● Directive
Transcribe everything in the listing below exactly, except the pictures.

-=-=-=-=-

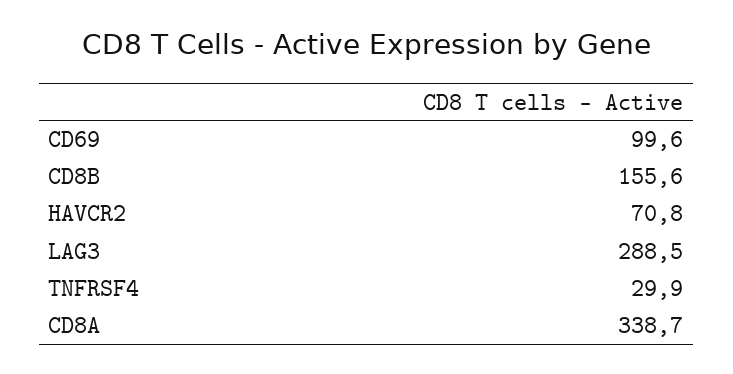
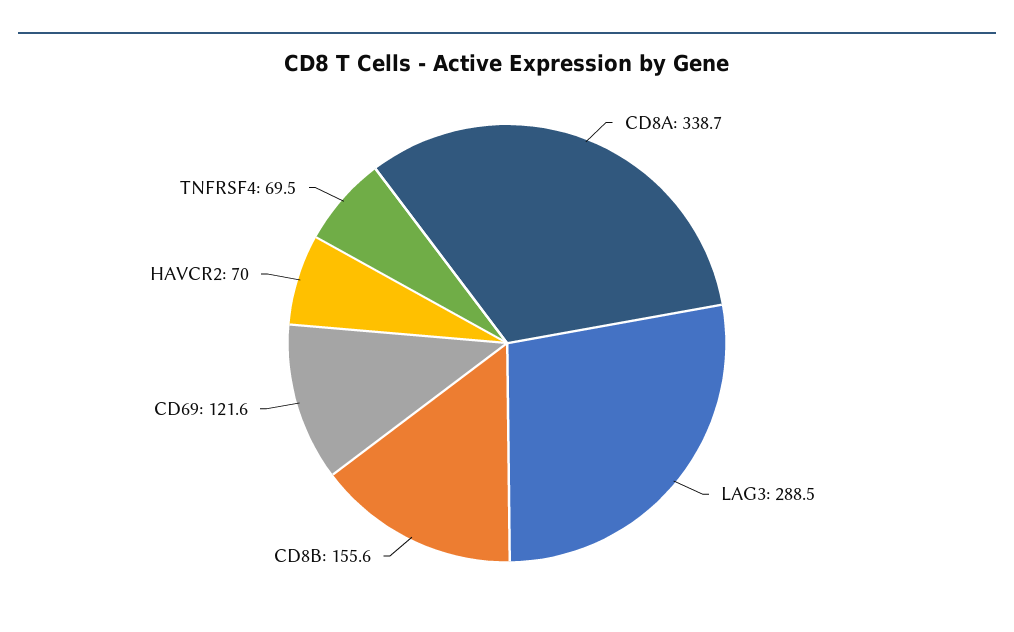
CD69: 99.6 -> 121.6
HAVCR2: 70.8 -> 70
TNFRSF4: 29.9 -> 69.5

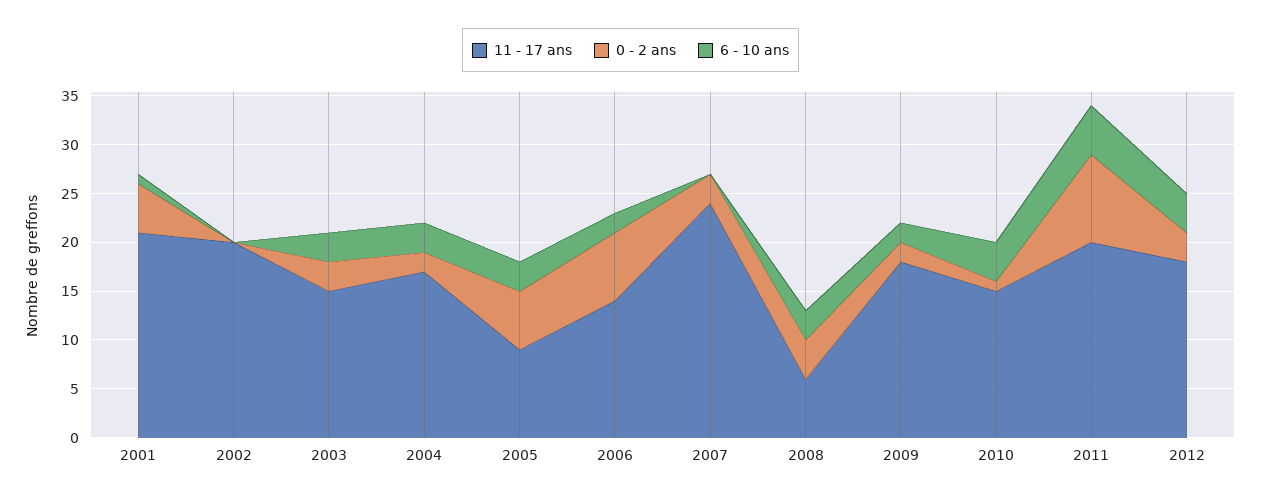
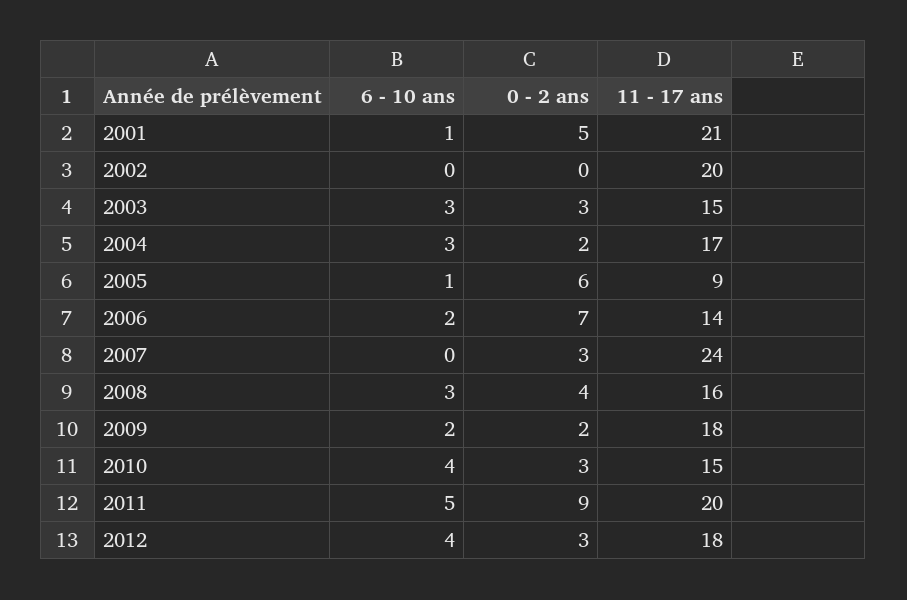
6 - 10 ans, 2005: 3 -> 1
11 - 17 ans, 2008: 6 -> 16
0 - 2 ans, 2010: 1 -> 3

-=-=-=-=-

● Response to the task
CD69: 99.6 -> 121.6
HAVCR2: 70.8 -> 70
TNFRSF4: 29.9 -> 69.5

6 - 10 ans, 2005: 3 -> 1
11 - 17 ans, 2008: 6 -> 16
0 - 2 ans, 2010: 1 -> 3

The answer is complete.